BMI and the whole diet industry is such a con.
BMI was brought in to replace height/weight charts and was meant to be done using calipers and skin-fold measurements. Instead, it's now a height/weight chart hiding under a number.
Everyone loves to bang on about how good it is to diet to an arbitrary weight - and how bad it is to have an eating disorder. But no-one ever seems to make the link between the two, or realise that dieting just gives people eating disorders on top of their obesity (or temporary weight loss - and the VAST majority is temporary)
People with weight problems have issues with food that need to be addressed, because diets don't work - having been on one my whole life, the second I've begun to eat normally I've piled on the weight, because yes, my metabolism is screwed. And I don't care - I am DONE with dieting.
The sort of lies that are peddled on MN about "calories in - calories out" defy science (google 'overfeeding experiments' and follow the rabbit hole). The 'strain on the NHS' of someone who is obese is vastly overexaggerated and partly due to the undertreatment of conditions that doctors blithely assume are due to excess weight.
The true answer lies in taking the obsession and compulsion out of food - being able to use it as fuel and to be able to respond to hunger cues only - and being more accepting of all body shapes to allow people to do that.
When you don't think about food all the time, it gives your body a chance to sort itself out and begin to respond to hunger again - and I already see this happening in my own body. But what do diets do? They focus you on food, massively.
The diet industry persists in spite of how it fails - and because of how it fails. Everyone believes they just need to find the right diet, the one they can stick to. Well bingeing and starving worked for me for 40 years. Doesn't mean I recommend it.

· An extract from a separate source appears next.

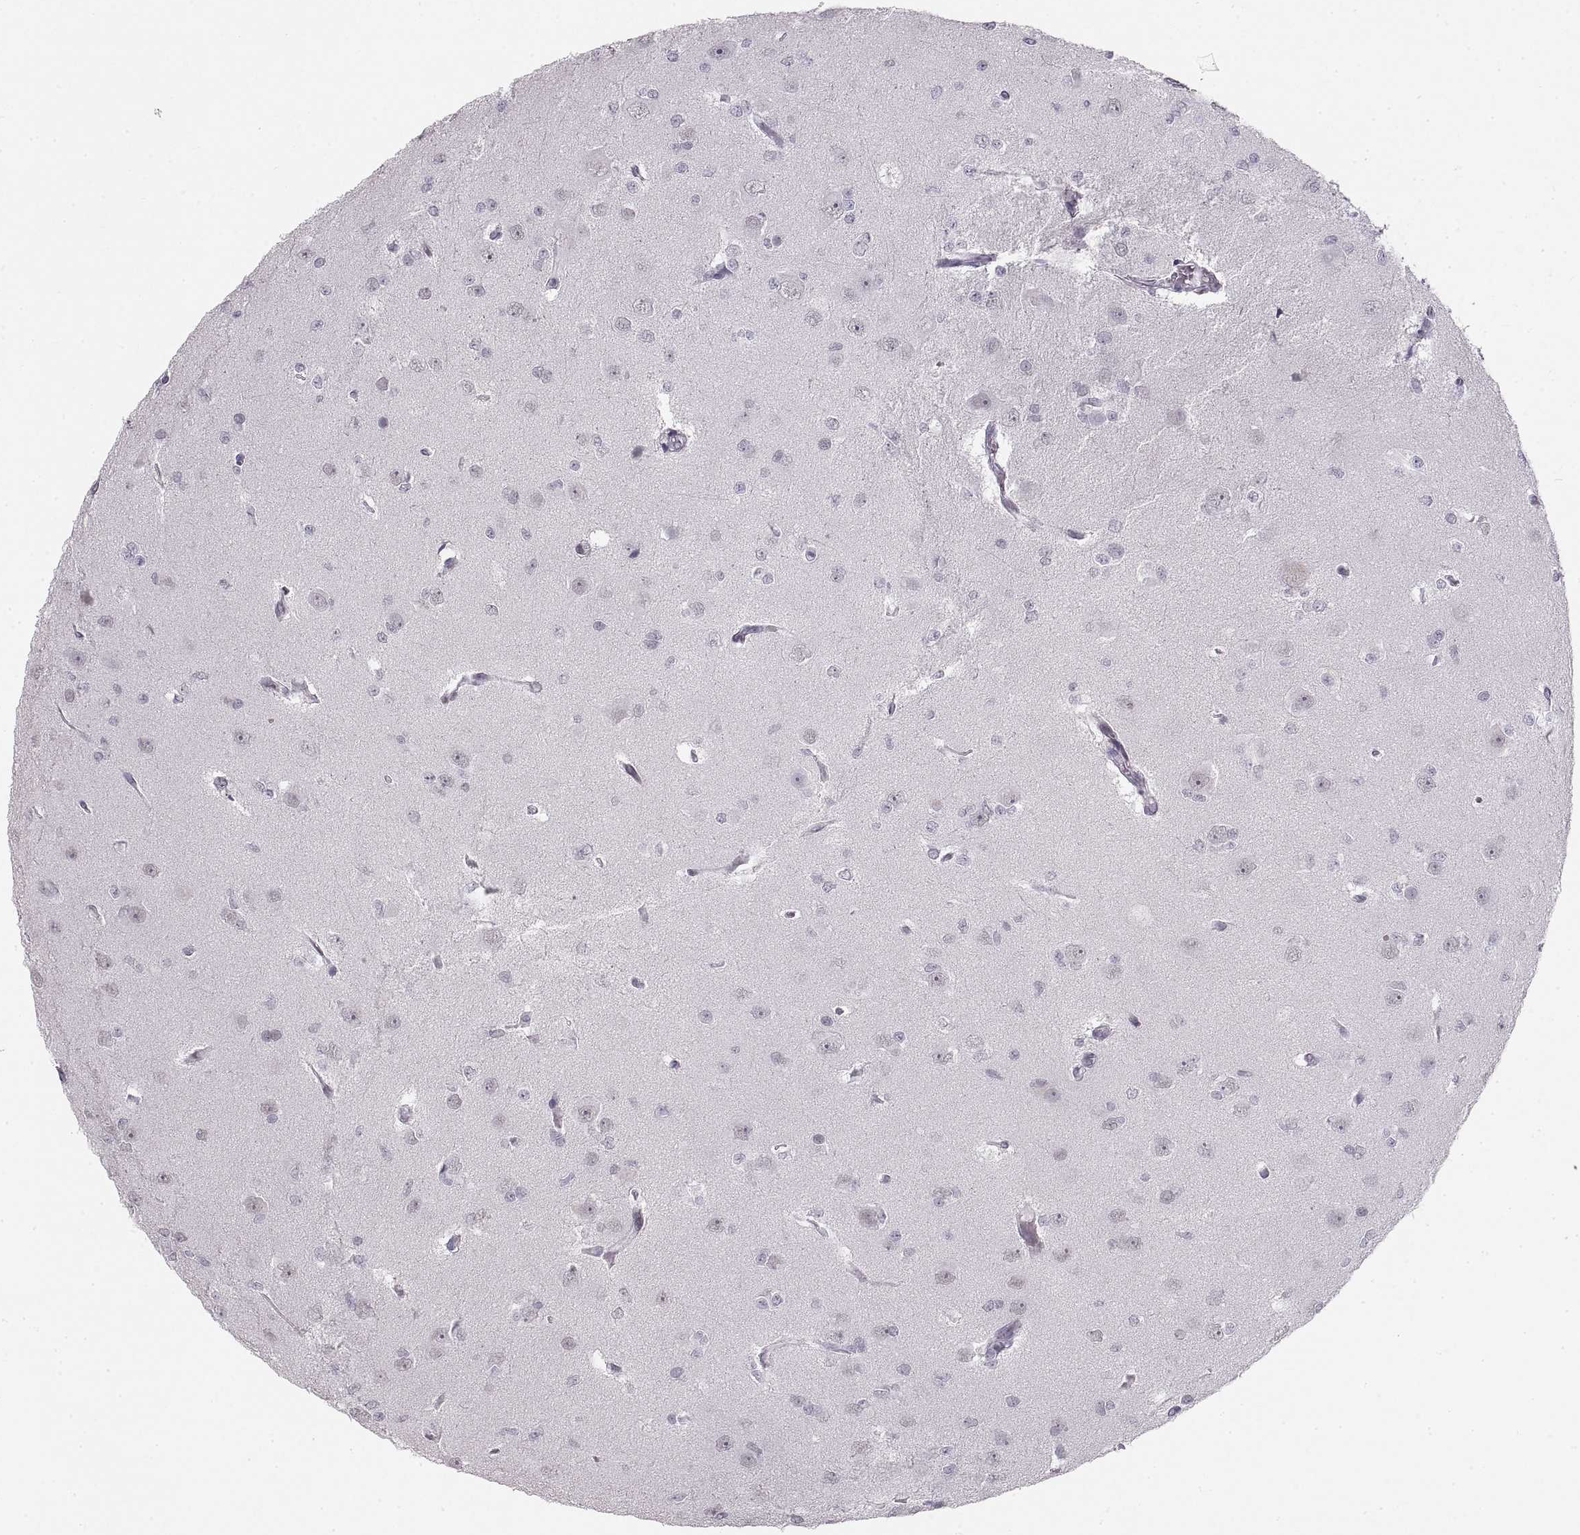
{"staining": {"intensity": "negative", "quantity": "none", "location": "none"}, "tissue": "glioma", "cell_type": "Tumor cells", "image_type": "cancer", "snomed": [{"axis": "morphology", "description": "Glioma, malignant, Low grade"}, {"axis": "topography", "description": "Brain"}], "caption": "Tumor cells are negative for brown protein staining in glioma.", "gene": "NANOS3", "patient": {"sex": "male", "age": 27}}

I'm probably healthier now than I was then - but because I don't look it, then the likes of so many MNers will be making judgments of me. Well I judge them just as harshly - for the lack of empathy it takes to judge others on their size, and for the smugness of believing that being a specific weight bestows them with some form of moral superiority. Rather than indicating a lucky genetics and/or upbringing that didn't instill food obsession
The common-or-garden eating disorder is on full display regularly on MN, with the competitive under-eating of the mumsnet chicken, and the ma-hoos-ive salads.
Because who can even say what a 'healthy weight' is? I look like a ball too, but I'm fit as a flea again. The science that says a certain weight is 'healthy' is seriously flawed - so losing sight of what is a healthy weight, is like losing sight of a unicorn. You only lost sight of an illusion.
If anyone wants other places to start googling, they can try the 'Maintenence Phase' podcast.